Pictures paired with source code
┄┄┄┄┄┄┄┄┄┄

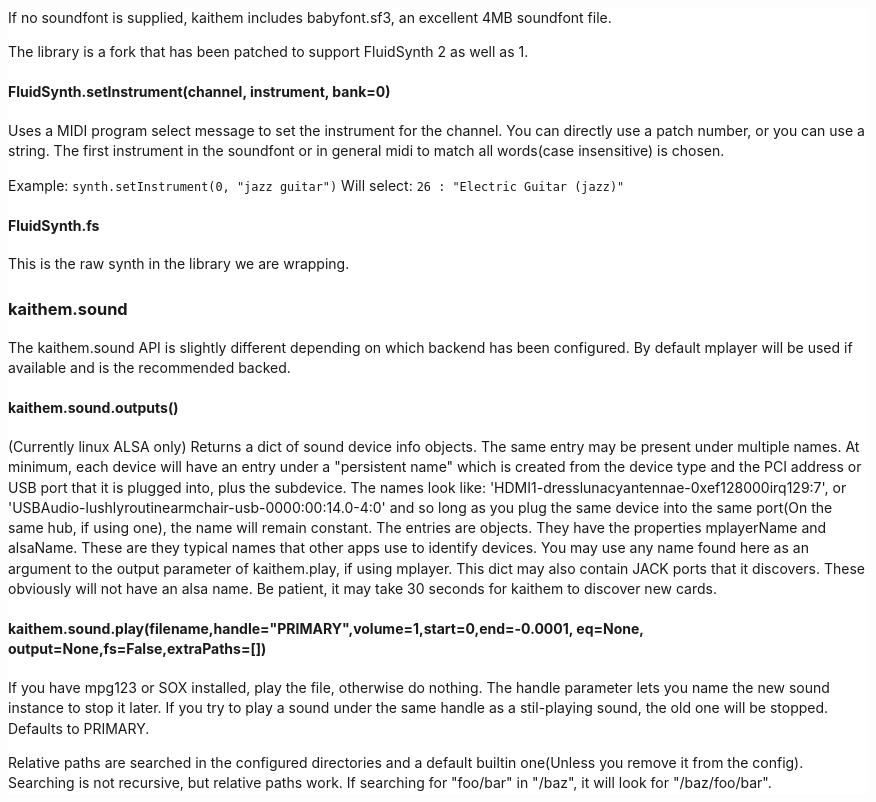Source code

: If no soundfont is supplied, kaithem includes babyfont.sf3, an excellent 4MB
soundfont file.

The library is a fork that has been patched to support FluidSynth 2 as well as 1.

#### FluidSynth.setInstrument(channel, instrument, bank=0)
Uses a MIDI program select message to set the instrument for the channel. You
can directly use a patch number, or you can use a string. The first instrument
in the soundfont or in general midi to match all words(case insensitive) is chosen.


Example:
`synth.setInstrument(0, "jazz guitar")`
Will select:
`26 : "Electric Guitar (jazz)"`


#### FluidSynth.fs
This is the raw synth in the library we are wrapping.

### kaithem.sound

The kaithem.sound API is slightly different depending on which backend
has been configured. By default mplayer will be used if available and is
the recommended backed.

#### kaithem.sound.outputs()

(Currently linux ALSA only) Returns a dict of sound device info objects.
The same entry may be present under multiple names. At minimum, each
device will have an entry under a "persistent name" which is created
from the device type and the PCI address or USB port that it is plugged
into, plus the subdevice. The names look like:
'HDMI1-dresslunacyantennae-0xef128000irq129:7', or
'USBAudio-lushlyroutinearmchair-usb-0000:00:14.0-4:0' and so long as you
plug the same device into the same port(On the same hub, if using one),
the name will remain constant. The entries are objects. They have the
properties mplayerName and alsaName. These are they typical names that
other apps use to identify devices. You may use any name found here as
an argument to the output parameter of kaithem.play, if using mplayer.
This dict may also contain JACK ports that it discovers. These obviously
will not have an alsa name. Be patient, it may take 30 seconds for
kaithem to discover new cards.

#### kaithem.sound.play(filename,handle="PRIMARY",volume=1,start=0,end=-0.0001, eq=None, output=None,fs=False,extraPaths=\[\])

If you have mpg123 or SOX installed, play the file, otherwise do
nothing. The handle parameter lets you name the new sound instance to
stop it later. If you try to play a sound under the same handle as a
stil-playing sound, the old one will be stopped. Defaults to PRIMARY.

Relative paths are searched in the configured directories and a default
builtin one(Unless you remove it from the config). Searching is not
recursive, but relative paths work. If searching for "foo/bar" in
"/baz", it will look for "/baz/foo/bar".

┄┄┄┄┄┄┄┄┄┄

• [Instructions for the task]
Leaving out the pictures, output each line above exactly as it is.

• [Exercise output]
Source code

: If no soundfont is supplied, kaithem includes babyfont.sf3, an excellent 4MB
soundfont file.

The library is a fork that has been patched to support FluidSynth 2 as well as 1.

#### FluidSynth.setInstrument(channel, instrument, bank=0)
Uses a MIDI program select message to set the instrument for the channel. You
can directly use a patch number, or you can use a string. The first instrument
in the soundfont or in general midi to match all words(case insensitive) is chosen.


Example:
`synth.setInstrument(0, "jazz guitar")`
Will select:
`26 : "Electric Guitar (jazz)"`


#### FluidSynth.fs
This is the raw synth in the library we are wrapping.

### kaithem.sound

The kaithem.sound API is slightly different depending on which backend
has been configured. By default mplayer will be used if available and is
the recommended backed.

#### kaithem.sound.outputs()

(Currently linux ALSA only) Returns a dict of sound device info objects.
The same entry may be present under multiple names. At minimum, each
device will have an entry under a "persistent name" which is created
from the device type and the PCI address or USB port that it is plugged
into, plus the subdevice. The names look like:
'HDMI1-dresslunacyantennae-0xef128000irq129:7', or
'USBAudio-lushlyroutinearmchair-usb-0000:00:14.0-4:0' and so long as you
plug the same device into the same port(On the same hub, if using one),
the name will remain constant. The entries are objects. They have the
properties mplayerName and alsaName. These are they typical names that
other apps use to identify devices. You may use any name found here as
an argument to the output parameter of kaithem.play, if using mplayer.
This dict may also contain JACK ports that it discovers. These obviously
will not have an alsa name. Be patient, it may take 30 seconds for
kaithem to discover new cards.

#### kaithem.sound.play(filename,handle="PRIMARY",volume=1,start=0,end=-0.0001, eq=None, output=None,fs=False,extraPaths=\[\])

If you have mpg123 or SOX installed, play the file, otherwise do
nothing. The handle parameter lets you name the new sound instance to
stop it later. If you try to play a sound under the same handle as a
stil-playing sound, the old one will be stopped. Defaults to PRIMARY.

Relative paths are searched in the configured directories and a default
builtin one(Unless you remove it from the config). Searching is not
recursive, but relative paths work. If searching for "foo/bar" in
"/baz", it will look for "/baz/foo/bar".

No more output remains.